Off hand, the module receiver design has striking similarities to Skyline Solar as I described In Search of Skyline Solar – Part 3:
Each module consists of two independent strings of thirteen (13) monocrystalline solar cells, sized around one quarter of a 156 mm (millimeter) square cell, accessed by a junction box at each end.
While the module string arrangement differs, Skyline Solar also uses a folded fin type heat sink as can be seen in some of my photos.
SunPower decided on the quarter wafer sized cell for the Alpha-2 LCPV System design because of “a relatively flat efficiency peak from 4 – 7 suns” based on design goals and research presented at the 35th IEEE Photovoltaic Specialists Conference (PVSC 35) held in Honolulu, Hawaii USA, from June 20-25, 2010:
Simulation and characterization of high efficiency back contact cells for low-concentration photovoltaics
Marius M. Bunea, Keith W. Johnston, Chris M. Bonner, Peter Cousins, David D. Smith, Doug H. Rose, William P. Mulligan, Richard M. Swanson
SunPower Corporation, San Jose, CA, USA
The PVSC 35 LCPV cell paper compared the performance of full, half, third, and quarter sized cells under low and medium concentration conditions. After establishing a baseline with standard SunPower Gen 2 solar cells, the LCPV cell design was modified as follows:
1) the bus bars run the full length of the cell at constant width to handle increased current
2) the metal finger pitch is denser
3) the contact spacing is slightly tighter
and could still be “produced on the standard SunPower cell production lines.”
Alpha-2 Preliminary Performance Results
Preliminary performance results indicate best strings have a direct resource efficiency of 18.4% (“translated to 850 W/m2 direct plane-of-array irradiance and 25°C cell temperature”) and further translating to 15.6% global efficiency. The LCPV system acceptance angle was determined by analyzing power versus misalignment and “achieved an angular range of ±1.25° in which the power loss was less than 5%.” Also, preliminary thermal data observed the cells operating “on average between 25°C and 40°C above ambient temperatures” depending on the wind conditions.

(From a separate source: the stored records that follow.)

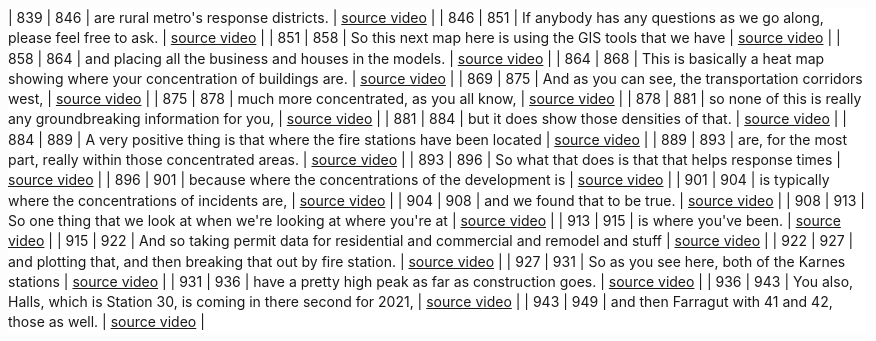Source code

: |     839 |   846 | are rural metro's response districts.                                                                                                                   | [source video](https://archive.org/details/co-com-ws-r-1467-2300620?start=839.0)  |
|     846 |   851 | If anybody has any questions as we go along, please feel free to ask.                                                                                   | [source video](https://archive.org/details/co-com-ws-r-1467-2300620?start=846.0)  |
|     851 |   858 | So this next map here is using the GIS tools that we have                                                                                               | [source video](https://archive.org/details/co-com-ws-r-1467-2300620?start=851.0)  |
|     858 |   864 | and placing all the business and houses in the models.                                                                                                  | [source video](https://archive.org/details/co-com-ws-r-1467-2300620?start=858.0)  |
|     864 |   868 | This is basically a heat map showing where your concentration of buildings are.                                                                         | [source video](https://archive.org/details/co-com-ws-r-1467-2300620?start=864.0)  |
|     869 |   875 | And as you can see, the transportation corridors west,                                                                                                  | [source video](https://archive.org/details/co-com-ws-r-1467-2300620?start=869.0)  |
|     875 |   878 | much more concentrated, as you all know,                                                                                                                | [source video](https://archive.org/details/co-com-ws-r-1467-2300620?start=875.0)  |
|     878 |   881 | so none of this is really any groundbreaking information for you,                                                                                       | [source video](https://archive.org/details/co-com-ws-r-1467-2300620?start=878.0)  |
|     881 |   884 | but it does show those densities of that.                                                                                                               | [source video](https://archive.org/details/co-com-ws-r-1467-2300620?start=881.0)  |
|     884 |   889 | A very positive thing is that where the fire stations have been located                                                                                 | [source video](https://archive.org/details/co-com-ws-r-1467-2300620?start=884.0)  |
|     889 |   893 | are, for the most part, really within those concentrated areas.                                                                                         | [source video](https://archive.org/details/co-com-ws-r-1467-2300620?start=889.0)  |
|     893 |   896 | So what that does is that that helps response times                                                                                                     | [source video](https://archive.org/details/co-com-ws-r-1467-2300620?start=893.0)  |
|     896 |   901 | because where the concentrations of the development is                                                                                                  | [source video](https://archive.org/details/co-com-ws-r-1467-2300620?start=896.0)  |
|     901 |   904 | is typically where the concentrations of incidents are,                                                                                                 | [source video](https://archive.org/details/co-com-ws-r-1467-2300620?start=901.0)  |
|     904 |   908 | and we found that to be true.                                                                                                                           | [source video](https://archive.org/details/co-com-ws-r-1467-2300620?start=904.0)  |
|     908 |   913 | So one thing that we look at when we're looking at where you're at                                                                                      | [source video](https://archive.org/details/co-com-ws-r-1467-2300620?start=908.0)  |
|     913 |   915 | is where you've been.                                                                                                                                   | [source video](https://archive.org/details/co-com-ws-r-1467-2300620?start=913.0)  |
|     915 |   922 | And so taking permit data for residential and commercial and remodel and stuff                                                                          | [source video](https://archive.org/details/co-com-ws-r-1467-2300620?start=915.0)  |
|     922 |   927 | and plotting that, and then breaking that out by fire station.                                                                                          | [source video](https://archive.org/details/co-com-ws-r-1467-2300620?start=922.0)  |
|     927 |   931 | So as you see here, both of the Karnes stations                                                                                                         | [source video](https://archive.org/details/co-com-ws-r-1467-2300620?start=927.0)  |
|     931 |   936 | have a pretty high peak as far as construction goes.                                                                                                    | [source video](https://archive.org/details/co-com-ws-r-1467-2300620?start=931.0)  |
|     936 |   943 | You also, Halls, which is Station 30, is coming in there second for 2021,                                                                               | [source video](https://archive.org/details/co-com-ws-r-1467-2300620?start=936.0)  |
|     943 |   949 | and then Farragut with 41 and 42, those as well.                                                                                                        | [source video](https://archive.org/details/co-com-ws-r-1467-2300620?start=943.0)  |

I requested a copy of the Alpha-2 LCPV EU PVSEC paper and presentation from SunPower after SPI 10. SunPower Corporate Communications sidestepped my request and instead expressed their displeasure with the Serengeti photo (Blog commenters have dubbed it the $/WTF? photo) appended to the A Tale of Two Utility Scale Photovoltaic Pipelines post. Without assistance, I did what any resourceful Photovoltaic Blogger would do. I waited for the paper to be published at the EU PVSEC Proceedings website, and I plunked down my €10 for an official copy. It is a quick five page read and includes numerous details I have not covered.
Congrats are in order for the SunPower LCPV team! I can only imagine the mad scramble to complete the installation and get the preliminary data for their EU PVSEC paper and presentation. I missed and did not even hear about Session 1BO.6.1 until later because I was finalizing and practicing my own less ambitious EU PVSEC oral presentation offsite on Tuesday.